United States of America, Plaintiff-appellee, v. Leonard Edward Johnson, Defendant-appellant, 427 F.2d 957 (5th Cir. 1970)Annotate this Case
Darryl J. Tschirn, New Orleans, La., (court-appointed) for defendant-appellant.
Gerald J. Gallinghouse, U. S. Atty., New Orleans, La., Geo. P. Hand, Jr., Asst. U. S. Atty., for plaintiff-appellee.
Before THORNBERRY, COLEMAN, and INGRAHAM, Circuit Judges.
COLEMAN, Circuit Judge.
A jury convicted this appellant, Leonard Edward Johnson, of the armed robbery of a New Orleans bank in violation of 18 U.S.C.A. § 2113(a) (d).1 He was sentenced to imprisonment for twenty five years, to run concurrently with any other federal sentence. The evidence adduced at the trial does not support the conviction. We reverse, with directions that the indictment be dismissed.
The robbery occurred November 29, 1967. Two men walked into the bank. They were dark and were wearing dark (or black) glasses, T-shirts, pants, and be-bop hats. They weighed between 150 and 160 pounds. The one who later exhibited a weapon wore black and white saddle oxfords.
The robbery was witnessed by the bank manager, the assistant manager, two female employees of the bank, and another man not otherwise identified.
One of the robbers stood at the desk in the front lobby. The other went to a teller's window, occupied by Mrs. Lucy Adkinson. He told Mrs. Adkinson, "this is a stick-up." He pulled a short barrelled gun from his belt, handed her a paper bag, and told her to deliver over all the money in the drawer at which she worked. He also warned Mrs. Adkinson not to push any buttons. When she finished emptying the drawer the robber instructed her to "open it wide" so he could see that there was nothing left. The haul amounted to $8,600.
Two months later, armed with a search warrant which was not made a part of the record below, agents of the Federal Bureau of Investigation searched Leonard Edward Johnson's apartment in New Orleans, where they found a dark colored .22 pistol, a pair of black and white saddle oxfords, and a black be-bop hat.
At the trial below, the prosecution offered only Mrs. Adkinson as an eyewitness to the crime. She had previously viewed a collection of photographs at the police department, after which she witnessed a six man line-up. Although called by the government, she testified that she had never positively identified the defendant in either the pictures or at the line-up. Upon confronting Johnson in the court room, she stated four times that she could not positively identify him as the robber. The questions and answers went in this fashion:
"Q. You are not positive that he is the man?
"A. No, sir. I couldn't be positive.
"Q. Likewise you are not positive that that is the gun?
"A. No, sir."
Again she was asked, "Can you now positively identify him"?
"A. I could not be sure, no, sir.
"Q. Under oath today before the jury can you identify the defendant as being the person that robbed you?
"A. I cannot positively identify him."

Transcribed page contents:
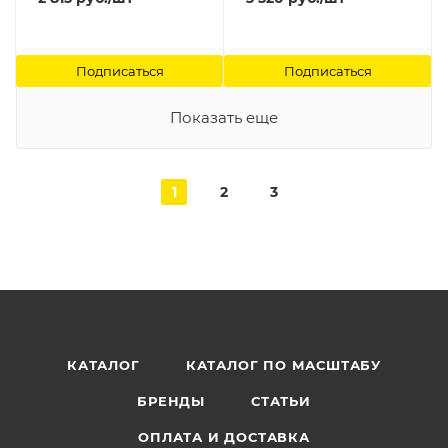
Подписаться
Подписаться
Показать еще
1
2
3
КАТАЛОГ
КАТАЛОГ ПО МАСШТАБУ
БРЕНДЫ
СТАТЬИ
ОПЛАТА И ДОСТАВКА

• Exercise requirements: Resume the opinion in the Johnson bank robbery appeal from the point where it stops.

• Result of this task:
Yet, the Assistant United States Attorney in his brief for the Government, states, at page 8 of the brief, "In the instant case, the defendant was identified by the victim teller, Mrs. Lucy Adkinson, as being the individual who robbed her on November 29, 1967." At another point, page 6, the brief writer states, "The evidence identifying the defendant as one of the bank robbers was overwhelming." Quite obviously, these assertions are not supported by the record. The most that Mrs. Adkinson ever said, after viewing the pictures and witnessing the line-up, was that Johnson "looked more like the man who robbed her than any of the others.'
The prosecution intended to bridge the gap with the testimony of one Frank Edward West, a narcotics addict. He had been returned from prison in California on a writ of habeas corpus ad testificandum. Pending the trial he was lodged in the St. Bernard Parish jail. Shortly before the trial was to begin, West attempted to commit suicide by hanging. He was cut down in time to save his life. Before making the suicidal attempt, he had left a note which said, "To Whom It May Concern, I, Frank E. West, lied on Leonard Johnson. I cannot go through with this." This language was followed by instructions as to the disposition of his body.
It was the Government's position that West had informed the F.B.I. in December, 1967, of a conversation with the defendant in which Johnson stated that he committed the robbery.
When West was brought into Court he refused to testify until he could consult with his attorney. He stated that he feared his testimony would cause him to be indicted for perjury. The trial judge very wisely stopped the proceedings until the lawyer could be sent for and a conference held. After the conference, West decided to take the stand.
Before he began his testimony, the prosecutor announced, "This witness is going to testify as a hostile witness to the Government, and we will proceed to impeach his testimony."
West's testimony runs from page 125 to 174 of the in forma pauperis transcript. It would be hard to imagine a more incoherent, disjointed, rambling recitation than that delivered by this witness. In sum, he denied that Johnson had ever admitted the bank robbery in his presence. He claimed that he worked for the F.B.I. as an informer under "coercion and suppression (sic)." It was later developed that West was himself under suspicion of bank robbery at the time he first contacted the F.B.I.
In any event, the prosecutor asserted that West's testimony took him by surprise and, on that basis, he was allowed both to cross-examine and impeach him. Of course, the defense objected.
Up to a point West had merely denied statements which inculpated Johnson. Under questions from defense counsel he began to divulge information which, if believed, would clear Johnson entirely. West repudiated his March 20, 1969, statement, alleging that he had gotten an armed robbery charge reduced to simple robbery if he would testify against Johnson. Finally, West swore that he had originally incriminated Johnson in order to prevent being charged himself with robbery.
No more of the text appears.